If you hate when someone dismisses the complaints of bully victims as being the product of a weak personality or “babyish” thinking, you’re not alone.

It’s funny how the people, who sneer at the complaints by victims, often were either:

1) once bullied themselves but one day punched out the bully and any subsequent one, or

2) were never bullied and instead were either the bully or were neither victim nor perpetrator.

Relentless, ongoing harassment is not the same as occasional “teasing.” Nor does chronic rejection and insults from one’s classmates toughen up the victim and make them a better person  —  even though some victims, in adulthood, claim that all the bullying taught them how to be more compassionate towards others.

“There are significant negative short- and long-term consequences for bullies and victims,” says Rashmi Shetgiri, MD, MSHS, medical director at Pediatric Primary Care Clinic in Los Angeles whose research interests include bullying and youth violence prevention.

“Victims of bullying may experience anxiety, depression, poor school performance, school avoidance, and complaints such as headaches, abdominal pain, bedwetting, and difficulty sleeping.”

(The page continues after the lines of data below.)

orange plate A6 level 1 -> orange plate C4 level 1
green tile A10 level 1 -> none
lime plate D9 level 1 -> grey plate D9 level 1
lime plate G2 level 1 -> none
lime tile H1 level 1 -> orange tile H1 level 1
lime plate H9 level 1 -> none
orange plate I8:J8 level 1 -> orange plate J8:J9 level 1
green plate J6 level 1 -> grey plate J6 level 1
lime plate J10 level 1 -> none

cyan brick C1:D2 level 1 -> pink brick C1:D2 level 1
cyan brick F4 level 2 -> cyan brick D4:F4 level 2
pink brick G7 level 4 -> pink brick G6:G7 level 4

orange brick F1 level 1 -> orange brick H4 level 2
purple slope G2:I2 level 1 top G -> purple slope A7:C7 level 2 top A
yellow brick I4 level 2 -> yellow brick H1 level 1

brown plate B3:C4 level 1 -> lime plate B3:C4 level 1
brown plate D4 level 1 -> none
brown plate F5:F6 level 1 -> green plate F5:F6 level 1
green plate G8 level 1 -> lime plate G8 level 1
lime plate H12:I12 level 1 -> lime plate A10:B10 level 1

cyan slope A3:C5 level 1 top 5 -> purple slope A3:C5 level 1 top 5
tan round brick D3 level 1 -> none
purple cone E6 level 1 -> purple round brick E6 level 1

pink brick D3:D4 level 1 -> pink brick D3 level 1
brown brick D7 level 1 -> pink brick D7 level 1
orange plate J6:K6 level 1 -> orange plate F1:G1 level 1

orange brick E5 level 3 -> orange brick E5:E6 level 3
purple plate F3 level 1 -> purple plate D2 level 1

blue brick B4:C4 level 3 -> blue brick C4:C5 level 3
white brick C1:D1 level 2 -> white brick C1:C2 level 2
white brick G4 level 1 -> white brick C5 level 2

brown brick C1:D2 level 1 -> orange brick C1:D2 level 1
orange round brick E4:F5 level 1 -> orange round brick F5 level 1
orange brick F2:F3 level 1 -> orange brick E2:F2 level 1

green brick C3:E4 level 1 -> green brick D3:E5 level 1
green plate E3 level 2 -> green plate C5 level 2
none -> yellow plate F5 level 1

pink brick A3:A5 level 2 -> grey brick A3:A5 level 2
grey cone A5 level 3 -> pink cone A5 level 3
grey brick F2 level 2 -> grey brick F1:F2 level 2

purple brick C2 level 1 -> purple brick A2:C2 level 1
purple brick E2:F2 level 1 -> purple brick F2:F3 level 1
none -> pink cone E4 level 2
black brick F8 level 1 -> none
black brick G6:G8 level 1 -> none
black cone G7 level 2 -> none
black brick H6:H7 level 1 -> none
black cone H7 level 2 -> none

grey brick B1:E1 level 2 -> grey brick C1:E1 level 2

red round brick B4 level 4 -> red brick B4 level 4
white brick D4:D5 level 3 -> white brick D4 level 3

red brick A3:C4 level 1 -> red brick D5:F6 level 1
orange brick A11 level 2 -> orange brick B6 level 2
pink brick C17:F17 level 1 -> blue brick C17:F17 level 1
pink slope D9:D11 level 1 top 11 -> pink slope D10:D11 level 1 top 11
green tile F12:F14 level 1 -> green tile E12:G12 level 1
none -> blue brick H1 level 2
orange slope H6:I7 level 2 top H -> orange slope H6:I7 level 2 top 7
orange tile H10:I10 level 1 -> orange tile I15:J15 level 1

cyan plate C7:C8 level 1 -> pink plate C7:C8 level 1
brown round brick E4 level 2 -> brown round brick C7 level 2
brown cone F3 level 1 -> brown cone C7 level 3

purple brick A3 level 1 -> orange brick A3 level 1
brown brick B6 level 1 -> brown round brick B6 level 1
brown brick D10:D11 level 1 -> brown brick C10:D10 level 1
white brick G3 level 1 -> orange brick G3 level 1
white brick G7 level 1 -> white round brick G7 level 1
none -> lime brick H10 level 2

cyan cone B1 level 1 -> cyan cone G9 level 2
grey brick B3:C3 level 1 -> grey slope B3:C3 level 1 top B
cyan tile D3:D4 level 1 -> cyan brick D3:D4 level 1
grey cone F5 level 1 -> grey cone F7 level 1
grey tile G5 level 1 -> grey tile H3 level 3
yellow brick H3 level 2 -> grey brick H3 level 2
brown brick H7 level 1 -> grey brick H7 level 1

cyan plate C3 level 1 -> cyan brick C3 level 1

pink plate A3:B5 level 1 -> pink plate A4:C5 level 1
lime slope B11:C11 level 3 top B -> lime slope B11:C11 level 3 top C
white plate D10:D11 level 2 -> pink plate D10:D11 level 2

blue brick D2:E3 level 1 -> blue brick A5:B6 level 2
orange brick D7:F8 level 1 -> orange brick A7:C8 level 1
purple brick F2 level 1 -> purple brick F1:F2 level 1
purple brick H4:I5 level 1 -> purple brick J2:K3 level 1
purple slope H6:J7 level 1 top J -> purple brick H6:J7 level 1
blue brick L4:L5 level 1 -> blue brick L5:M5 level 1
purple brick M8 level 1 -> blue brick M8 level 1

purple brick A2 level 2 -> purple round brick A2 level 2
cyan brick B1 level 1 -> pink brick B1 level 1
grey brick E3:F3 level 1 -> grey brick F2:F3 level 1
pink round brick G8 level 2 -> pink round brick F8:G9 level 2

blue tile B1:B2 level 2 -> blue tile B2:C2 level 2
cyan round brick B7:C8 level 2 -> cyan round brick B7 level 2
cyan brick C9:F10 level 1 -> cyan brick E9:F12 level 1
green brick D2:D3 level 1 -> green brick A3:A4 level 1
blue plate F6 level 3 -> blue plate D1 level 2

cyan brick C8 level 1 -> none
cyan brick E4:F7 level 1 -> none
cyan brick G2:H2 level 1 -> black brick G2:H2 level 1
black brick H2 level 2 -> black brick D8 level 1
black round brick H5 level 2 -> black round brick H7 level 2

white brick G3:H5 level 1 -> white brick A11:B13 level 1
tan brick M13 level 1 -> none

Things that happen to someone in childhood (which includes the high school years) can literally shape the brain and permanently impact the mind and thought processes, including how that person feels towards other human beings.

“Long-term consequences may include low self-esteem, dropping out of school, and psychosocial problems as adults,” says Dr. Shetgiri.

Why is this so difficult for some people to understand?

Think about it: During your formative years, when your psyche is being constructed, you’re continuously exposed to classmates who taunt you, say ugly things to you, exclude you, laugh at you, complain when you’re assigned to work with them in a group, etc.

By the time you graduate, you’ll be feeling like a total loser. Now how is this going to motivate you to reach out to other human beings?

The fear of being despised for just sharing the same room with someone will constantly be looming.

Years of asking yourself, “Why does everyone make fun of me?” has a way of permanently damaging one’s self-esteem and social skills.

If you still believe that the negative impact of non-physical bullying is way overblown, imagine trying to adjust to a workplace in which many of your coworkers are constantly heckling you about your clothes, religion, skin color, body type, the way you walk, talk, etc.

Imagine that every time you slip up on the job, several coworkers loudly jeer at you and call you foul names. You wouldn’t last there a week and you know it. Or, you’d sue!

“One study of school shootings in the 1990s found that almost 20% of perpetrators of these shootings had been bullied,” says Dr. Shetgiri.

If just one racial slur on the job in the adult workplace should not be tolerated, how dare anybody insist that years of being mistreated in the school setting is just a normal part of growing up?

It’s the “bully-victims, children who are both bullied and bully others, who are at the greatest risk for problems that may include depression, anxiety, substance use, and disengagement from school,” says Dr. Shetgiri.

Dr. Shetgiri is particularly interested in prevention of violence among Latino youth, the implementation of primary-care-based bullying and violence prevention strategies, and health outcomes for children exposed to violence and abuse.